House Speaker Thom Tillis told his colleagues last week that he expected to adjourn Wednesday or Thursday, and Senate leaders have expressed a similar sentiment. 

WAKE COUNTY SCHOOLS: The state Senate has given tentative approval to a bill that would allow the Wake County Board of Commissioners to take over responsibility for the construction and upkeep of area public school buildings. Currently, the Wake County Board of Education oversees construction and maintenance.The idea has proved unpopular in the House, where lawmakers shelved a similar proposal regarding roughly a dozen school districts. Backers, including Sen. Neal Hunt, R-Wake, hope the House will give kinder treatment to a measure that involves just one county.
READ THIS TOO: Other stories worth the read this weekend include: 
Wilmington Star-News on human trafficking: More often, victims remain shrouded from the public and even the long reach of law enforcement authorities, because they are overlooked or too fearful and distrustful to step forward.
Burlington Times-News: The N.C. Highway Patrol is struggling with a shortage of troopers as members retire and fewer qualified recruits apply to take their places. State funding cuts have also put a squeeze on the agency, resulting in a hiring freeze on 69 positions. (Worth noting: the state budget un-freezes those 69 positions.)

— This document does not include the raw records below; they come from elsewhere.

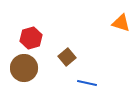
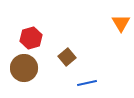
orange triangle: rotated 42 degrees clockwise
blue line: rotated 24 degrees counterclockwise
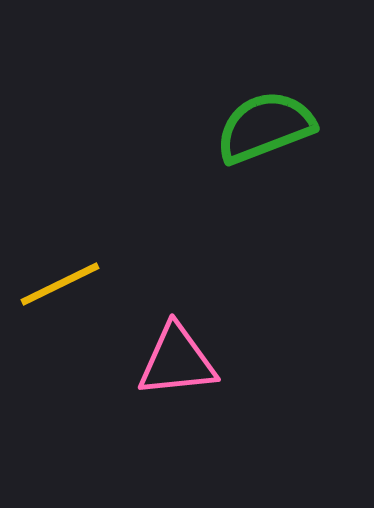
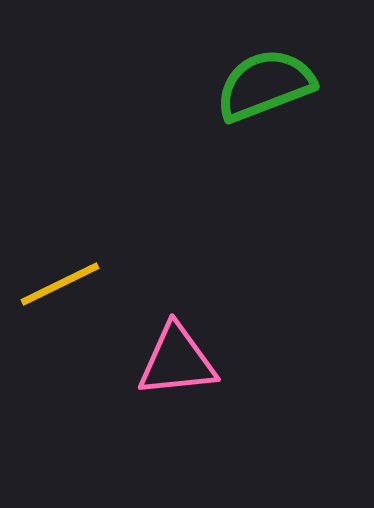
green semicircle: moved 42 px up
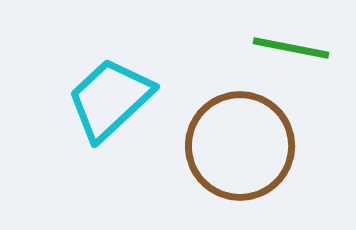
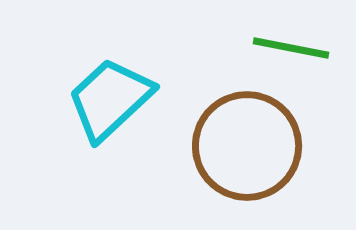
brown circle: moved 7 px right
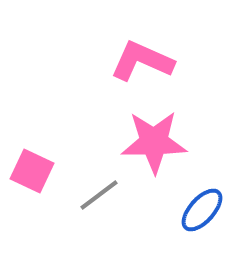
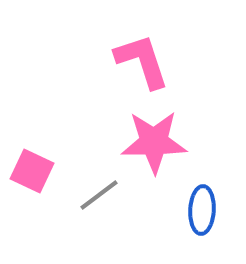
pink L-shape: rotated 48 degrees clockwise
blue ellipse: rotated 39 degrees counterclockwise
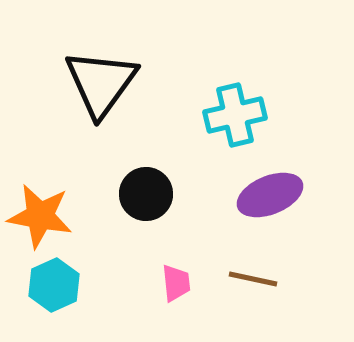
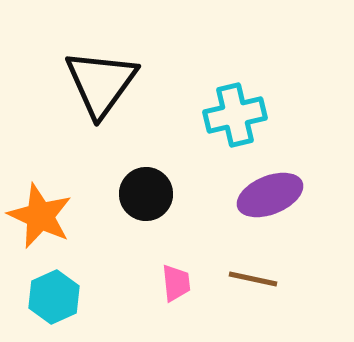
orange star: rotated 14 degrees clockwise
cyan hexagon: moved 12 px down
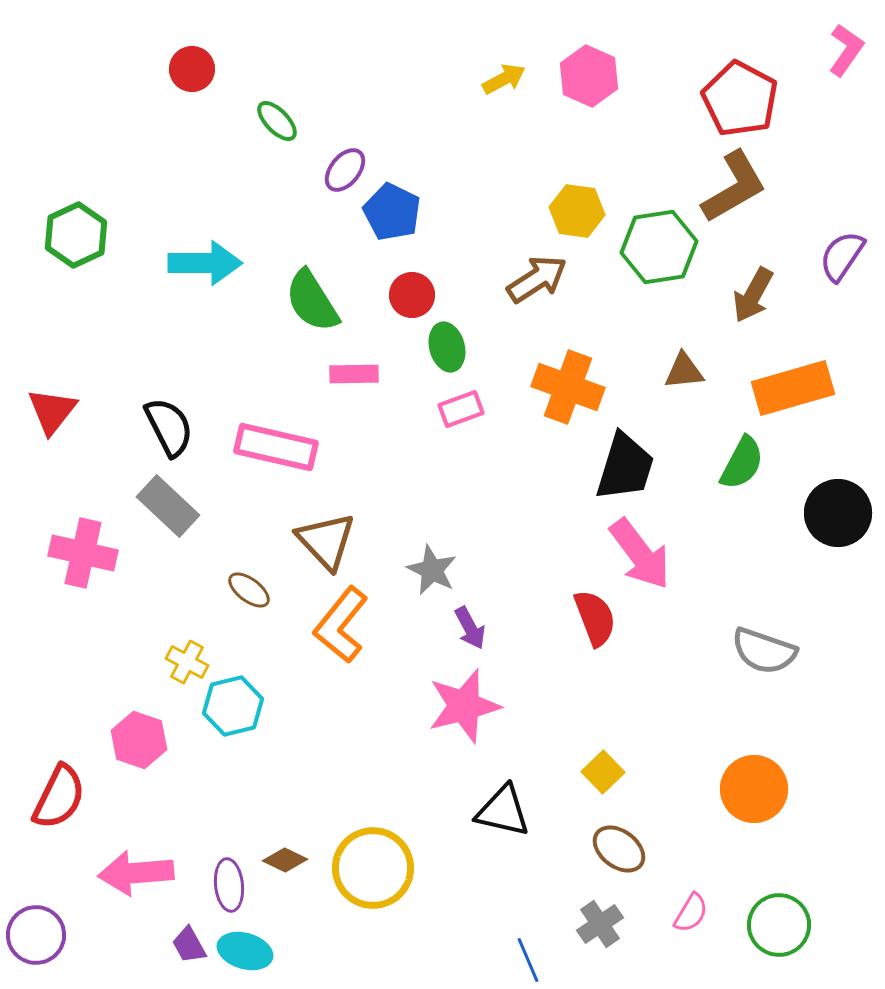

News & Observer: ""Berger, as much as anyone, is the intellectual and political leader of the conservative revolution in the Legislature...His solution? Trickle-down economics. Yes, the same warmed-over philosophy that the elder George Bush once called “voodoo economics” and Sen. Bob Dole called “a riverboat gamble.” But since then, it has become the holy grail of the Republican Party," writes Rob Christensen.
Wall Street Journal: One common complaint is that the state is passing up free money by rejecting Medicaid expansion. But many financially pinched states – including Georgia, Alabama, Utah and Texas – are doing so, not because they're cold-hearted but because while the feds pick up the full tab in the first several years, eventually the states will have to pay even more money into a broken system that is already sapping state budgets.